# The Groovy Goofy 19th Century French composer Thódore Gouvy...



## otterhouse (Sep 6, 2007)

Hi all,

Recently got aquainted with the music of Théodor Gouvy (1819-1891). Admired bij Berlioz and Joseph Joachim, almost forgotten now. His music resembles Gottschalk sometimes!
Curious wat you think of this music.

http://classicalspotify.blogspot.nl/2013/11/groovy-goovy-gouvy.html

Greetings,

Rolf


----------



## Aramis (Mar 1, 2009)

otterhouse said:


> His music resembles Gottschalk sometimes!


Good that you made the comparison with some really well-known composer so people can get a clue.


----------



## norman bates (Aug 18, 2010)

Aramis said:


> Good that you made the comparison with some really well-known composer so people can get a clue.
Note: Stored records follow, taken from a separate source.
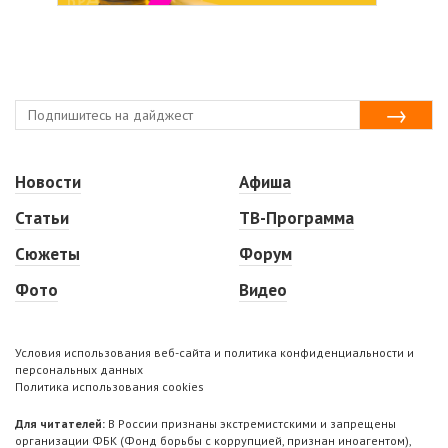
Новости
Афиша
Статьи
ТВ-Программа
Сюжеты
Форум
Фото
Видео
Условия использования веб-сайта и политика конфиденциальности и
персональных данных
Политика использования cookies
Для читателей:
В России признаны экстремистскими и запрещены
организации ФБК (Фонд борьбы с коррупцией, признан иноагентом),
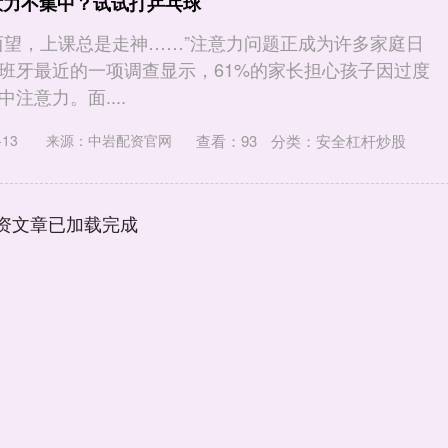
意力不集中？试试打乒乓球
西望，上课总是走神……”注意力问题正成为许多家庭日
班牙最近的一项调查显示，61%的家长担心孩子因过度
注意力。面....
查看：
93
分类：
安全杠杆炒股
13
来源：中岩配资官网
资文章已加载完成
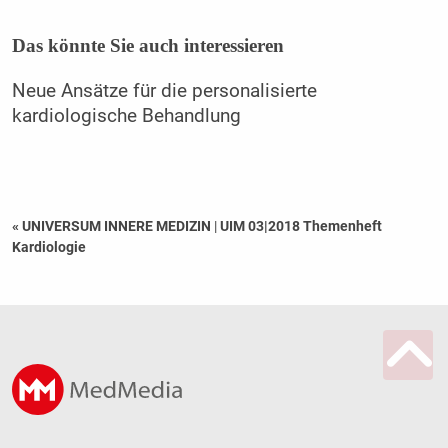
Das könnte Sie auch interessieren
Neue Ansätze für die personalisierte
kardiologische Behandlung
« UNIVERSUM INNERE MEDIZIN
|
UIM 03|2018 Themenheft
Kardiologie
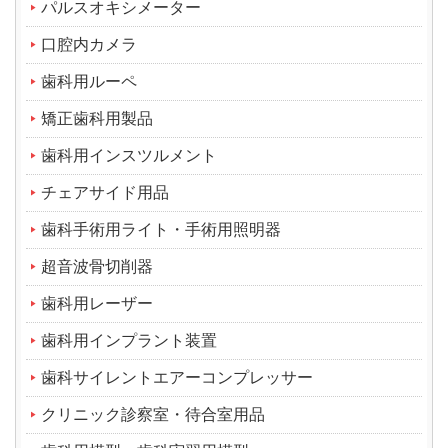
パルスオキシメーター
口腔内カメラ
歯科用ルーペ
矯正歯科用製品
歯科用インスツルメント
チェアサイド用品
歯科手術用ライト・手術用照明器
超音波骨切削器
歯科用レーザー
歯科用インプラント装置
歯科サイレントエアーコンプレッサー
クリニック診察室・待合室用品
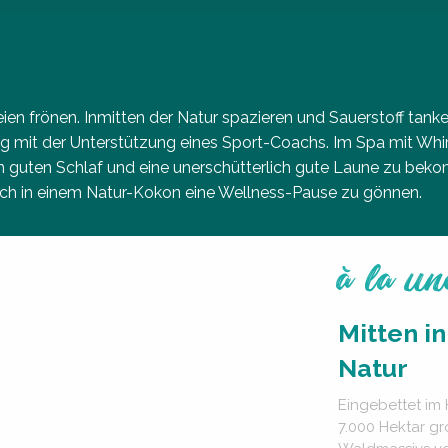
reien frönen. Inmitten der Natur spazieren und Sauerstoff tan
ung mit der Unterstützung eines Sport-Coachs. Im Spa mit Wh
n guten Schlaf und eine unerschütterlich gute Laune zu beko
ich in einem Natur-Kokon eine Wellness-Pause zu gönnen.
à la un
Mitten in
Natur
Eingebettet im
7.000 Hektar g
He isn't? I mean, maybe his music is not so well known but I thought that at least the role of Gottschalk as the precursor of jazz music is.


----------



## Ukko (Jun 4, 2010)

Gottschalk was well known in the US and western Europe. Possibly not in Poland. No classical composer is well known in the US nowadays.


----------



## otterhouse (Sep 6, 2007)

Check the Scherzo from the second serenade, that could have been a Gottschalk piece. Gottschalk is not so much a "pre-Jazz-composer", it's just that he he used folk music that would end up as jazz in his compositions...

Greetings,
Rolf


----------



## elgar's ghost (Aug 8, 2010)

Thanks for the post. Always good to be informed of a composer who is completely off the radar!


----------